Problem description: If a line of the listing contains the string "street", return that line.

Source information:
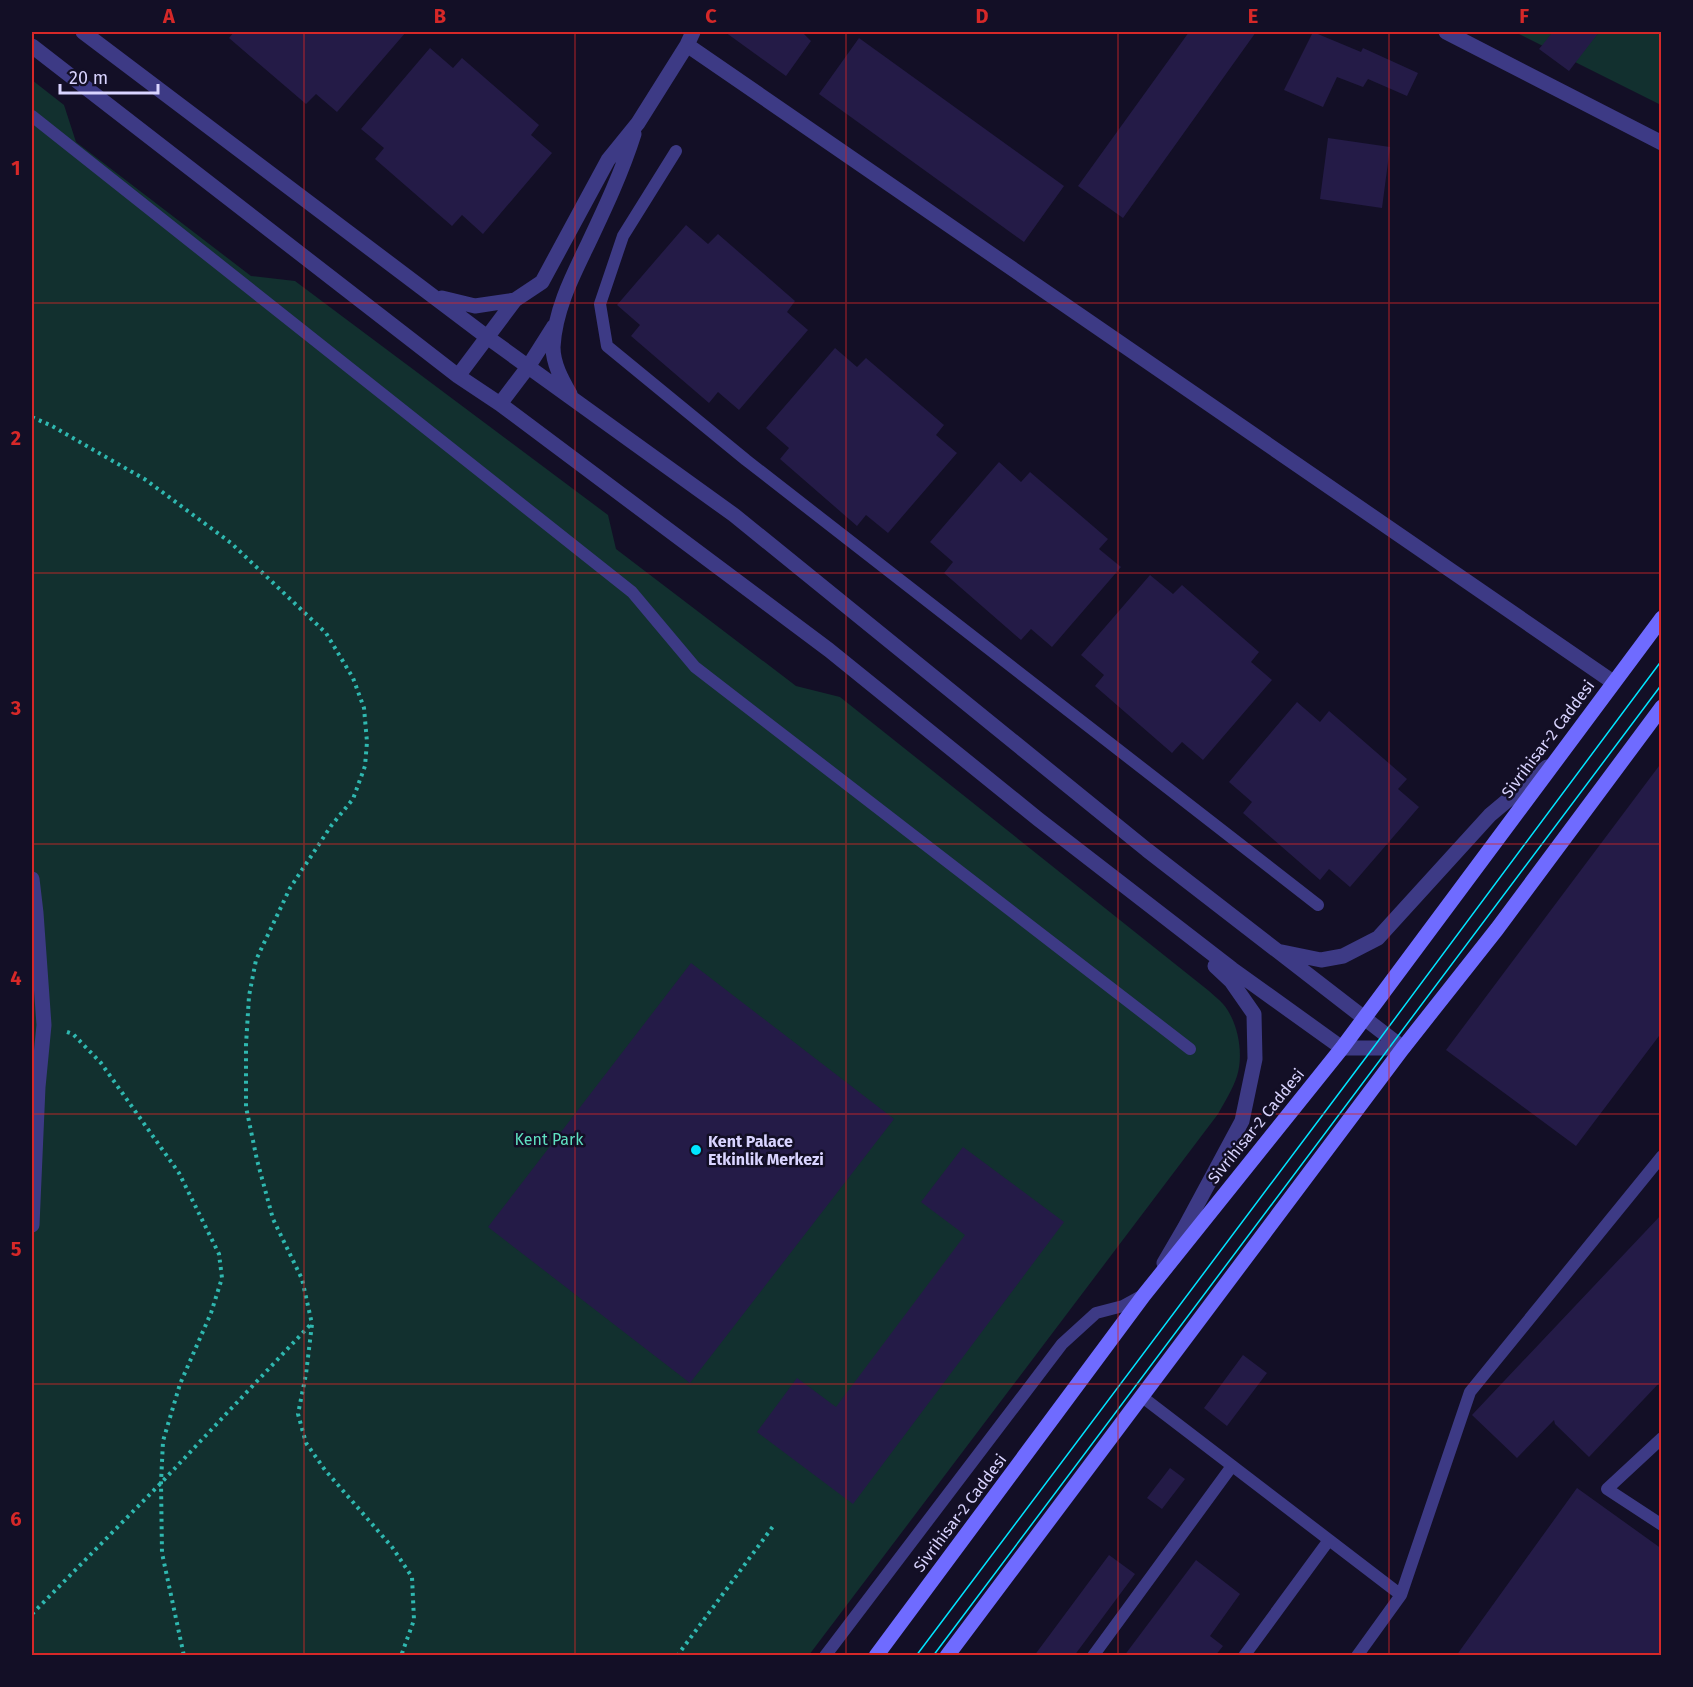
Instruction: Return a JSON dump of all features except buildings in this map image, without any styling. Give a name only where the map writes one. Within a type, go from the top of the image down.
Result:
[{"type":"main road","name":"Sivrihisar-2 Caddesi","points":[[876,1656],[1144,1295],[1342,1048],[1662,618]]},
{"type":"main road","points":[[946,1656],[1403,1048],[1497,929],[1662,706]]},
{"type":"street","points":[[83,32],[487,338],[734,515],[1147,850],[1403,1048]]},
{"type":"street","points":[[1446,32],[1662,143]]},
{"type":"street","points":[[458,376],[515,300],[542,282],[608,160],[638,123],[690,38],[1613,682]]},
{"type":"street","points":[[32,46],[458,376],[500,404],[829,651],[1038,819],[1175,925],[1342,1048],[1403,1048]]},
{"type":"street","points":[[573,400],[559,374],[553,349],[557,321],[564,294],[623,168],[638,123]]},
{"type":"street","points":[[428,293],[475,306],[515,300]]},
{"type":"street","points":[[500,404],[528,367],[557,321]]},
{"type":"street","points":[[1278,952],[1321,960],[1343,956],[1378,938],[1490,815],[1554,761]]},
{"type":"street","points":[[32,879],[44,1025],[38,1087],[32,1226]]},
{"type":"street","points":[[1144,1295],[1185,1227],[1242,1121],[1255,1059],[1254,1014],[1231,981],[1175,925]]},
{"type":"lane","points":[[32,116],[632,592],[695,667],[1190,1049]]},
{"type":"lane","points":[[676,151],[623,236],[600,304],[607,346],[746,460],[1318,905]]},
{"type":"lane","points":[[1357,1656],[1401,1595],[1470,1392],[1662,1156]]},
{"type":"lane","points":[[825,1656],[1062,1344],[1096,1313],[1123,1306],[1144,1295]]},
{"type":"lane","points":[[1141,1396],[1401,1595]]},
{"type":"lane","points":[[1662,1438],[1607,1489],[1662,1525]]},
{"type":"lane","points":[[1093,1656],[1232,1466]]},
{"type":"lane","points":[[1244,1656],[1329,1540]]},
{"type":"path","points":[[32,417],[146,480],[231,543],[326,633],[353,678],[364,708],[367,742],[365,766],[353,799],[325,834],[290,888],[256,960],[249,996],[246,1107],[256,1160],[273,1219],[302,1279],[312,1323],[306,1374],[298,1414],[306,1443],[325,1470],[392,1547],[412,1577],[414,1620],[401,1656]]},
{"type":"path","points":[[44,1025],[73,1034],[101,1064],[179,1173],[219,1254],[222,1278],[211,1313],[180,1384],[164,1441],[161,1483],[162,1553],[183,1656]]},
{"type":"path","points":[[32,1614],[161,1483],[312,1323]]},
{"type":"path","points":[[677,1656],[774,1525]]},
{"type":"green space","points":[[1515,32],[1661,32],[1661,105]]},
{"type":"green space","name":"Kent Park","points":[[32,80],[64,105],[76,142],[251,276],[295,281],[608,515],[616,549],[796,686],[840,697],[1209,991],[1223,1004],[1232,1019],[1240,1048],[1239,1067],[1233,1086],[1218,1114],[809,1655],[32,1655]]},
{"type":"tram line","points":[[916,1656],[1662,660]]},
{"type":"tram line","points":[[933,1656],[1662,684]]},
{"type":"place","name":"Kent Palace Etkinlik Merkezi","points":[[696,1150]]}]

Task solution:
{"type":"street","points":[[83,32],[487,338],[734,515],[1147,850],[1403,1048]]},
{"type":"street","points":[[1446,32],[1662,143]]},
{"type":"street","points":[[458,376],[515,300],[542,282],[608,160],[638,123],[690,38],[1613,682]]},
{"type":"street","points":[[32,46],[458,376],[500,404],[829,651],[1038,819],[1175,925],[1342,1048],[1403,1048]]},
{"type":"street","points":[[573,400],[559,374],[553,349],[557,321],[564,294],[623,168],[638,123]]},
{"type":"street","points":[[428,293],[475,306],[515,300]]},
{"type":"street","points":[[500,404],[528,367],[557,321]]},
{"type":"street","points":[[1278,952],[1321,960],[1343,956],[1378,938],[1490,815],[1554,761]]},
{"type":"street","points":[[32,879],[44,1025],[38,1087],[32,1226]]},
{"type":"street","points":[[1144,1295],[1185,1227],[1242,1121],[1255,1059],[1254,1014],[1231,981],[1175,925]]},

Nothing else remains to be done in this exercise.